### Problem:
Beginning with the line that contains "Serrurier Haut-Rhin", transcribe every line through the end of the entries exactly as written, and reproduce nothing else.

Information supplied Block Start

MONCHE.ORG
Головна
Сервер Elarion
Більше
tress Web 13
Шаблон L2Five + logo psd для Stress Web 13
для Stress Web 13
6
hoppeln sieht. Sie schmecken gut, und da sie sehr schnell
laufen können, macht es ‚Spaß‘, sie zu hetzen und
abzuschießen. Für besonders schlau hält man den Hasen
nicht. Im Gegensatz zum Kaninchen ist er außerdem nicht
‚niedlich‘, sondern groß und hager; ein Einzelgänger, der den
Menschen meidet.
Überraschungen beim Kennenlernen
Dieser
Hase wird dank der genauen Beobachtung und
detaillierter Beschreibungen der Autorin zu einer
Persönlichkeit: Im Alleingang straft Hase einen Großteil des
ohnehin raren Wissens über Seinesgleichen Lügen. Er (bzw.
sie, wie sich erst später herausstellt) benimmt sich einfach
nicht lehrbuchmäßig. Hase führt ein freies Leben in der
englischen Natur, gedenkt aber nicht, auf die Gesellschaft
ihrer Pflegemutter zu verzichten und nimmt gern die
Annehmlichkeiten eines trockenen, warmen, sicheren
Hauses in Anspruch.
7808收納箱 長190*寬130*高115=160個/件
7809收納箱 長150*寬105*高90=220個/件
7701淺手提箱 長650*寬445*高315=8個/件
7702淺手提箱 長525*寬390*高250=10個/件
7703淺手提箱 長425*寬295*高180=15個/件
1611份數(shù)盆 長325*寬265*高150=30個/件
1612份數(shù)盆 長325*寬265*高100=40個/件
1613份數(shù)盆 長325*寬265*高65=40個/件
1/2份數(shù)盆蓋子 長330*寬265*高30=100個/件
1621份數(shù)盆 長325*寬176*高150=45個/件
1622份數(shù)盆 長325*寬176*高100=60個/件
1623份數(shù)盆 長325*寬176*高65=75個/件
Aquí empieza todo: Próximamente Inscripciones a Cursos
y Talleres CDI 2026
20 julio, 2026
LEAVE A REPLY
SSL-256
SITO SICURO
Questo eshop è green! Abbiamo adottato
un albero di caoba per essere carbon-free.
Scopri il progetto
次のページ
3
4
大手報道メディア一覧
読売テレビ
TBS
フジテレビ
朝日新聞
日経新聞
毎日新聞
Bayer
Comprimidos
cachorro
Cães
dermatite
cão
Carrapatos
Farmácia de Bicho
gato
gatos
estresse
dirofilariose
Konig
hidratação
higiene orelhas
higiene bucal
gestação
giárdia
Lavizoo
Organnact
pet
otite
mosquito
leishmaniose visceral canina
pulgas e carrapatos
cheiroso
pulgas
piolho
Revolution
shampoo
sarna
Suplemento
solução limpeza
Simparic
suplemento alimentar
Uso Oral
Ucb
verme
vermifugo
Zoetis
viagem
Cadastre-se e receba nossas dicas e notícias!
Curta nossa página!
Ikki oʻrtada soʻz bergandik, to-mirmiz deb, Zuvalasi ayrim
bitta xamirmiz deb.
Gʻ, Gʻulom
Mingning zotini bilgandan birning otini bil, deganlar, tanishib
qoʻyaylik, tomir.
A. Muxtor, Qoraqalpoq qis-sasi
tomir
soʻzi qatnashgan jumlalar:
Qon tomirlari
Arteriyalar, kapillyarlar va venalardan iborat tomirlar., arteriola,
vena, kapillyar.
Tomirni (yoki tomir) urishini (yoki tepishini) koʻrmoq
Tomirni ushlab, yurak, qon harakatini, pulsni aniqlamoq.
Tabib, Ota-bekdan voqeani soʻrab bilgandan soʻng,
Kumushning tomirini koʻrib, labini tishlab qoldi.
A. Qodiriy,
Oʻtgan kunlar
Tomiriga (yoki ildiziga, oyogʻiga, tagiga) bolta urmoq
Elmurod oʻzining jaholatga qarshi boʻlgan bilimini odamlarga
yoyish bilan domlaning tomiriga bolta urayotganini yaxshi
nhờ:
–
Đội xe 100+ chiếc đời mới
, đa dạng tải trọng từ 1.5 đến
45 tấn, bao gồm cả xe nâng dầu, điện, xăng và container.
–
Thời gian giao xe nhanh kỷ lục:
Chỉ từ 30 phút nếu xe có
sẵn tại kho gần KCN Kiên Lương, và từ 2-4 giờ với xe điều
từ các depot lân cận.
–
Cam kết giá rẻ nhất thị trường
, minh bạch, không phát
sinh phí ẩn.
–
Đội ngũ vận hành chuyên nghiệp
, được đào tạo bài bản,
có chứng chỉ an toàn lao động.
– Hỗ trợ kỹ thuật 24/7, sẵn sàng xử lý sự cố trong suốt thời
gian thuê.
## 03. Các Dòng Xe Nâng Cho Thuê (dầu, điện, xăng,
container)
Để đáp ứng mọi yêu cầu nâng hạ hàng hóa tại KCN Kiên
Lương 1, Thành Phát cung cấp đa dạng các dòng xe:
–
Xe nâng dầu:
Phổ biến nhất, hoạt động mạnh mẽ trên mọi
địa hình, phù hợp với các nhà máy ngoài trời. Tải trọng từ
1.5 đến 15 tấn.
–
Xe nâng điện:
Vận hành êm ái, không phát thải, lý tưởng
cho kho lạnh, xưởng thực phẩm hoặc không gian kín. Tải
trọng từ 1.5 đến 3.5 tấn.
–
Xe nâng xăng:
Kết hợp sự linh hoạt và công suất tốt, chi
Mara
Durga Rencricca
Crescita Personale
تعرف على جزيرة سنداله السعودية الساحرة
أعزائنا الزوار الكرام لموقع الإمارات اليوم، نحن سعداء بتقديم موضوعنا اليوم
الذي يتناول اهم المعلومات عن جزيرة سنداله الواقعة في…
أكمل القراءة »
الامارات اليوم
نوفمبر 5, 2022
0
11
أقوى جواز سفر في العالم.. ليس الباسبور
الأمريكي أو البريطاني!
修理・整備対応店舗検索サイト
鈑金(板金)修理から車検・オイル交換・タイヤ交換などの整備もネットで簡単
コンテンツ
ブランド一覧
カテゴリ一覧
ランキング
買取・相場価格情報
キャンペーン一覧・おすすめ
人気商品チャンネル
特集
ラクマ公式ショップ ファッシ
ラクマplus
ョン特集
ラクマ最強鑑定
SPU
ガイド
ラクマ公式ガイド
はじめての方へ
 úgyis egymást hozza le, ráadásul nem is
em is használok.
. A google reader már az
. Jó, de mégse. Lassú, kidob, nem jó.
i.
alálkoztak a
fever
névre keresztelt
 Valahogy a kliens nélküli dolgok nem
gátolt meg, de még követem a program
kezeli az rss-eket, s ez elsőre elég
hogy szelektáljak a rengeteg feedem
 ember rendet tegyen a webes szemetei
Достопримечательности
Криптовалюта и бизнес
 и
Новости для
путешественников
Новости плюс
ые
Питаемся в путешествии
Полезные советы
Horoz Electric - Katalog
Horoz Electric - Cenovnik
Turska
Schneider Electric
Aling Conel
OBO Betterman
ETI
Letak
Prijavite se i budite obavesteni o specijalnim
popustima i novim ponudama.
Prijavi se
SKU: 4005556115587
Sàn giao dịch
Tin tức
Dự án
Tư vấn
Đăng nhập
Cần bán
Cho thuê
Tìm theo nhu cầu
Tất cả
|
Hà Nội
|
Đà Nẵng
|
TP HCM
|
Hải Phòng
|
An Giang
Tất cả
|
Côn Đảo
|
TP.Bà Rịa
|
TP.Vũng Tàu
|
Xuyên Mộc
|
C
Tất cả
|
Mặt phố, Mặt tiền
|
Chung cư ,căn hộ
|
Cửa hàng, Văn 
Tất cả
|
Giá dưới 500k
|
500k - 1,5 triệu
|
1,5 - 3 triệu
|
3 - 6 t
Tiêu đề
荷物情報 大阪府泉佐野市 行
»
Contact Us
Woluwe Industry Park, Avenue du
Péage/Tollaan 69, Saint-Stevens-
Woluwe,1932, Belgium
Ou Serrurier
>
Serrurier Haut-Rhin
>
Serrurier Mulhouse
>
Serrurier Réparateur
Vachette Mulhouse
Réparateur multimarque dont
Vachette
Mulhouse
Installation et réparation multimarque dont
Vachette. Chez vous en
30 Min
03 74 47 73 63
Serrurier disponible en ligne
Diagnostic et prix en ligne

Information supplied Block End

### Solution below:
Serrurier Haut-Rhin
>
Serrurier Mulhouse
>
Serrurier Réparateur
Vachette Mulhouse
Réparateur multimarque dont
Vachette
Mulhouse
Installation et réparation multimarque dont
Vachette. Chez vous en
30 Min
03 74 47 73 63
Serrurier disponible en ligne
Diagnostic et prix en ligne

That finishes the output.